Auch für die bereits gealterten 2nd-Life-Speicher – hierbei handelt es sich um die Weiterverwendung ausrangierter Fahrzeugbatterien in stationären Stromspeichern – sind solche Leistungsspitzen eine potenzielle Belastung. Das Forschungsteam der Physikalisch-Technischen Bundesanstalt, Partner im Verbundprojekt NetFlexum, wird hierfür eine Restlebensdauerbetrachtung für Batterien vornehmen.

Ein Gleichstrom (DC)-Schutzkonzept zu entwickeln und dieses in einem DC-Demonstrationsnetz bei direkter und indirekter Anbindung des Batteriesystems zu testen, diese Aufgaben übernimmt ein Forschungsteam des elenia unter Leitung von Professor Michael Kurrat. „Nur wenn das Gesamtsystem betrachtet wird, ist eine wirtschaftliche Optimierung ohne Zuverlässigkeits- und Sicherheitsverluste möglich“, sagt Professorin Mallwitz.

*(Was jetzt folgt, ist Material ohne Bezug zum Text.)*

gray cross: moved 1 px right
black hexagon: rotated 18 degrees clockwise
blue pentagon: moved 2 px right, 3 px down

Simulation von Alterungsprozessen

Wenn es um Lebensdauer geht, spielt der Verschleiß eine wichtige Rolle. Schnellalterungstests für die Hardware sind daher auch Teil des Forschungsprojekts. Das IMAB verfügt nicht nur über eine mit Hightech-Fertigungsanlagen ausgerüstete Werkstatt, sondern auch über hochmoderne Prüfstände für die Vermessung von Leistungselektronik und elektrischen Maschinen sowie über umfangreiche Labor- und Experimentiereinrichtungen.

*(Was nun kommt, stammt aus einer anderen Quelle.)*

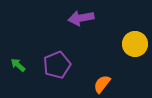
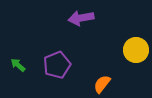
yellow circle: moved 1 px right, 6 px down
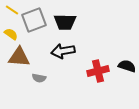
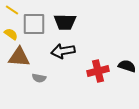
gray square: moved 4 px down; rotated 20 degrees clockwise
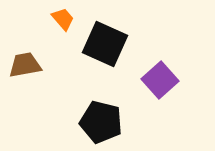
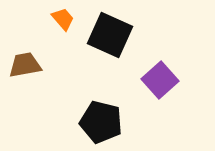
black square: moved 5 px right, 9 px up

Neuling im frisch sanierten Labor des IMAB ist eine kompakte Klimakammer, in der die Schaltungen extremer Kälte, Wärme und Luftfeuchtigkeit ausgesetzt werden können. Die Klimaprüfungen dienen den Wissenschaftler*innen zur Simulation von Alterungsprozessen, aber auch dem Nachweis, dass ein Bauelement bei einem bestimmten Klima funktionsfähig ist.

Projektdaten

Das Verbundprojekt NetFlexum hat eine Laufzeit von drei Jahren (September 2022 bis August 2025). Es wird vom Bundesministerium für Wirtschaft und Klimaschutz mit insgesamt über 2,5 Millionen Euro gefördert und vom Projektträger Jülich betreut. Projektpartner sind die TU Braunschweig, die Physikalisch-Technische Bundesanstalt sowie zwei Industriepartner, die SMA Solar Technology AG und die TEMES Engineering GmbH.

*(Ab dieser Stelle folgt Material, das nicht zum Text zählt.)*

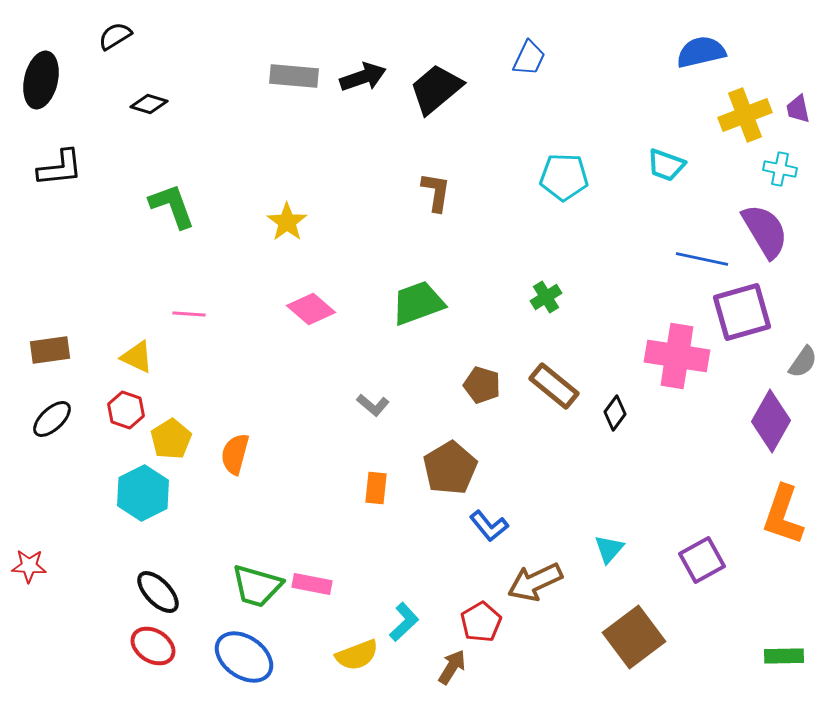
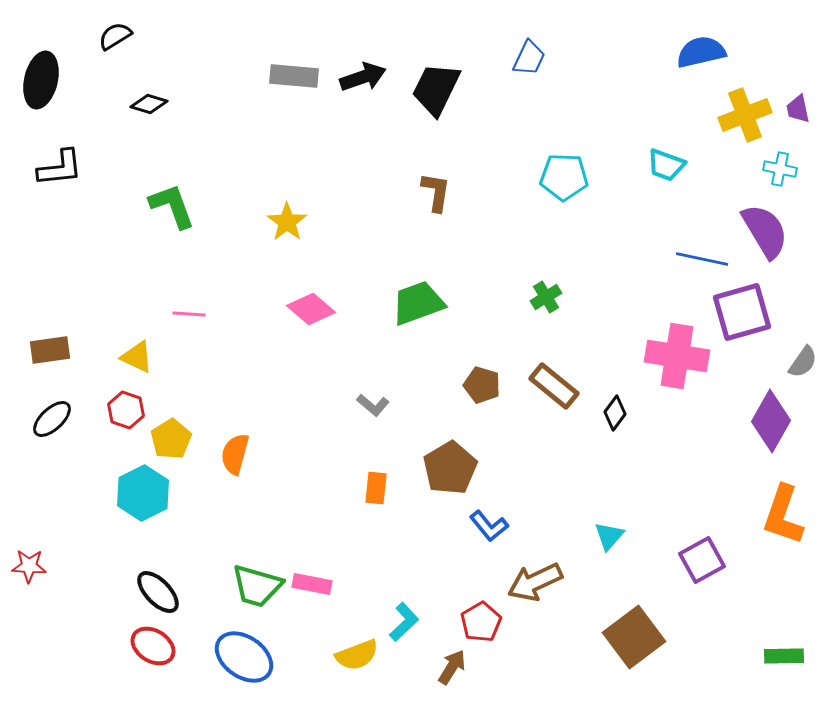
black trapezoid at (436, 89): rotated 24 degrees counterclockwise
cyan triangle at (609, 549): moved 13 px up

Leistungselektronik am IMAB

Neben der Entwicklung geeigneter Umrichter für innovative elektrische Maschinen forschen die Wissenschaftler*innen des IMAB an Themen wie induktive Energieübertragung, Aufbau von Ladetechnik für Elektrofahrzeuge sowie für stationäre Speicher, leistungsstarke DC-DC-Wandler und Netzwechselrichter für Photovoltaikanlagen. Um diese Systeme möglichst kompakt und energieeffizient zu gestalten, wird am IMAB der Einsatz der Wide-Band-Gap-Halbleitermaterialien Siliziumkarbid und Galliumnitrid untersucht, mit denen Verluste verkleinert und Schaltfrequenzen vergrößert werden können. Der Einfluss der Schaltfrequenzerhöhung auf das Volumen und das Gewicht der passiven Bauelemente ist ein weiterer Schwerpunkt. Dabei wird stets Wert auf den Aufbau von Prototypen gelegt.